Untersuchter Text:

####

In der Coronakrise gab es weniger Konkurse – nun ist die Schonzeit vorbei

Die Konjunkturforschungsstelle der ETH hat während der Sommermonate weniger Firmenkonkurse verzeichnet als üblich. Mit dem Wegfallen der Stützungsmassnahmen könnte sich dies jetzt ändern.

Drucken
Teilen
Seit Beginn der Coronakrise gingen in der Schweiz weniger Firmen in Konkurs als sonst üblich. (Symbolbild)

Seit Beginn der Coronakrise gingen in der Schweiz weniger Firmen in Konkurs als sonst üblich. (Symbolbild)

Keystone

(wap) Im Vergleich zu anderen Wirtschaftskrisen wie der Finanzkrise von 2008 oder dem Frankenschock von 2014 führte die Coronakrise bis jetzt nicht zu mehr Firmenkonkursen, im Gegenteil: Wie die Konjunkturforschungsstelle der ETH (KOF) ermittelt hat, herrschte von Frühling bis Sommer eine «signifikante Untersterblichkeit»: Es gingen weniger Firmen in Konkurs als üblicherweise zu erwarten gewesen wäre.

####

Auftrag 1:
Beantworten Sie anhand des Artikels über Firmenkonkurse in der Coronakrise:
(a) Welche Stelle hat während der Sommermonate weniger Firmenkonkurse verzeichnet als üblich?
(b) Wodurch könnte sich dies laut Artikel jetzt ändern?
(c) Welche zwei Wirtschaftskrisen werden zum Vergleich mit der Coronakrise genannt?
Auftrag 2:
Drucken Sie den Abschnitt des Artikels über Firmenkonkurse wortgetreu ab, beginnend mit „Die Konjunkturforschungsstelle der ETH hat“ und weiter bis einschließlich „erwarten gewesen wäre.“.
Die Zeilen sind eigenständiges Material und gehören nicht zum Artikel.

Gespeicherte Dateneinträge
####

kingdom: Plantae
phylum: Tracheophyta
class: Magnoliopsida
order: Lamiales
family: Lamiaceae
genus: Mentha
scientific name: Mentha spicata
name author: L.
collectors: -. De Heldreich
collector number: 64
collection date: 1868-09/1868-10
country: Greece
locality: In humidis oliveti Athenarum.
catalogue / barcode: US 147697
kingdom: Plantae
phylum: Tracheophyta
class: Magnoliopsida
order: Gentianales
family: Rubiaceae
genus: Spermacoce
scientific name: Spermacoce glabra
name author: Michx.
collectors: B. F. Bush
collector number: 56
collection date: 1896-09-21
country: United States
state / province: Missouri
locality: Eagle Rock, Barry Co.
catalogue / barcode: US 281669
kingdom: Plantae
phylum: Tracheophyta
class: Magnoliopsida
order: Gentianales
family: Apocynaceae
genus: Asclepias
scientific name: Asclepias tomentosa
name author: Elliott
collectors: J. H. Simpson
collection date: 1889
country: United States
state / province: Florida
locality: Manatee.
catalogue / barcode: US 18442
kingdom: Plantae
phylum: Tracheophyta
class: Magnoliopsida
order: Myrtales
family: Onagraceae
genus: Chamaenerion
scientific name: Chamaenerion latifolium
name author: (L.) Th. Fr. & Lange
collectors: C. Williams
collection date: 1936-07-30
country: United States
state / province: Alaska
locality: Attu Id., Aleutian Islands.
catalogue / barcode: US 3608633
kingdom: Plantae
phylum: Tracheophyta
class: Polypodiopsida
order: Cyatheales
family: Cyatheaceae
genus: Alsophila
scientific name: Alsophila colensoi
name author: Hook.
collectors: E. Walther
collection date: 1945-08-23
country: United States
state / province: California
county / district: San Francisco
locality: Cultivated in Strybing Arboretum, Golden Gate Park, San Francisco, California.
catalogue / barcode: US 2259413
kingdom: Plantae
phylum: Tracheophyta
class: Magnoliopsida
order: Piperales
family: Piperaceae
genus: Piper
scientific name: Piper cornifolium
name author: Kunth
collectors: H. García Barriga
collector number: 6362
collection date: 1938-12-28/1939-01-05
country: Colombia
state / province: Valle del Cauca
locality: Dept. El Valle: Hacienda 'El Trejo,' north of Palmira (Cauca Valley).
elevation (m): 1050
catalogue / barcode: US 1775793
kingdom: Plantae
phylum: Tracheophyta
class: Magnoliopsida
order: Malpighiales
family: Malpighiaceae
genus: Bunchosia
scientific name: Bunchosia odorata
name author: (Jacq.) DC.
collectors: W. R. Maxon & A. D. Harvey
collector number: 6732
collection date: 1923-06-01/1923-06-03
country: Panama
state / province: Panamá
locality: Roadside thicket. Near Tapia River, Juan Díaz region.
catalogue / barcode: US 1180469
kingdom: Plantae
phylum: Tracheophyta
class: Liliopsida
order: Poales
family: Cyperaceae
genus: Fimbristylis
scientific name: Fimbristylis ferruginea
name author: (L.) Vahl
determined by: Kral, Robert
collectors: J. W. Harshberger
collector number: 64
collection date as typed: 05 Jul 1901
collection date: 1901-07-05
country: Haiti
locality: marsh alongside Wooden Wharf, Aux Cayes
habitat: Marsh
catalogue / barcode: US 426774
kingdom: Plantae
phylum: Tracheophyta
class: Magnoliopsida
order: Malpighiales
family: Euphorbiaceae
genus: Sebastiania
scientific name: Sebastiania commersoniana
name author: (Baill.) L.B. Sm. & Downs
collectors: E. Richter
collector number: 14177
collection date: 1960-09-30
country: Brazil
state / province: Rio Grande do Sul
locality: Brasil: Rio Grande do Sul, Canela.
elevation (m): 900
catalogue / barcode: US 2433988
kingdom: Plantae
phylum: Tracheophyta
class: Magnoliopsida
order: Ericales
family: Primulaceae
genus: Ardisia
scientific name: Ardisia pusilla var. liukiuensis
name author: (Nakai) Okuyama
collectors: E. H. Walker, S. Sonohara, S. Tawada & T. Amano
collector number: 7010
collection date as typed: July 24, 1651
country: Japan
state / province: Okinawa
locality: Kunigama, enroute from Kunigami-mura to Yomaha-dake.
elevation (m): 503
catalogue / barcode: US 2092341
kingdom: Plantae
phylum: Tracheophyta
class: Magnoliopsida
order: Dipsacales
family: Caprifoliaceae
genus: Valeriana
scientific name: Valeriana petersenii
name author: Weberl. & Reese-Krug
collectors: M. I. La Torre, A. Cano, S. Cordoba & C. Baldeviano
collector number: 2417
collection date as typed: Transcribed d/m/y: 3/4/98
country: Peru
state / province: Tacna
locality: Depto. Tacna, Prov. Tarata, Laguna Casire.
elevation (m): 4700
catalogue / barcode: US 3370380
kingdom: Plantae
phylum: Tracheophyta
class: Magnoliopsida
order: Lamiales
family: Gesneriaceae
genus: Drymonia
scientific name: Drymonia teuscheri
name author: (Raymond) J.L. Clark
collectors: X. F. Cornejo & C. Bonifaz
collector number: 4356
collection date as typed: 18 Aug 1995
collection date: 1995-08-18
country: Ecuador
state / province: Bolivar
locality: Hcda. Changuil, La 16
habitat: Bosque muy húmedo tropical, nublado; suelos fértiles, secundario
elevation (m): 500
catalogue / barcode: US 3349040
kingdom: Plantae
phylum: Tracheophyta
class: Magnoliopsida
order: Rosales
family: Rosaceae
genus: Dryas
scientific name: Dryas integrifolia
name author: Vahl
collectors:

####

Schriftliche Antwort 1:
(a) Die Konjunkturforschungsstelle der ETH (KOF).
(b) Durch das Wegfallen der Stützungsmassnahmen.
(c) Die Finanzkrise von 2008 und der Frankenschock von 2014.

Schriftliche Antwort 2:
Die Konjunkturforschungsstelle der ETH hat während der Sommermonate weniger Firmenkonkurse verzeichnet als üblich. Mit dem Wegfallen der Stützungsmassnahmen könnte sich dies jetzt ändern.

Drucken
Teilen
Seit Beginn der Coronakrise gingen in der Schweiz weniger Firmen in Konkurs als sonst üblich. (Symbolbild)

Seit Beginn der Coronakrise gingen in der Schweiz weniger Firmen in Konkurs als sonst üblich. (Symbolbild)

Keystone

(wap) Im Vergleich zu anderen Wirtschaftskrisen wie der Finanzkrise von 2008 oder dem Frankenschock von 2014 führte die Coronakrise bis jetzt nicht zu mehr Firmenkonkursen, im Gegenteil: Wie die Konjunkturforschungsstelle der ETH (KOF) ermittelt hat, herrschte von Frühling bis Sommer eine «signifikante Untersterblichkeit»: Es gingen weniger Firmen in Konkurs als üblicherweise zu erwarten gewesen wäre.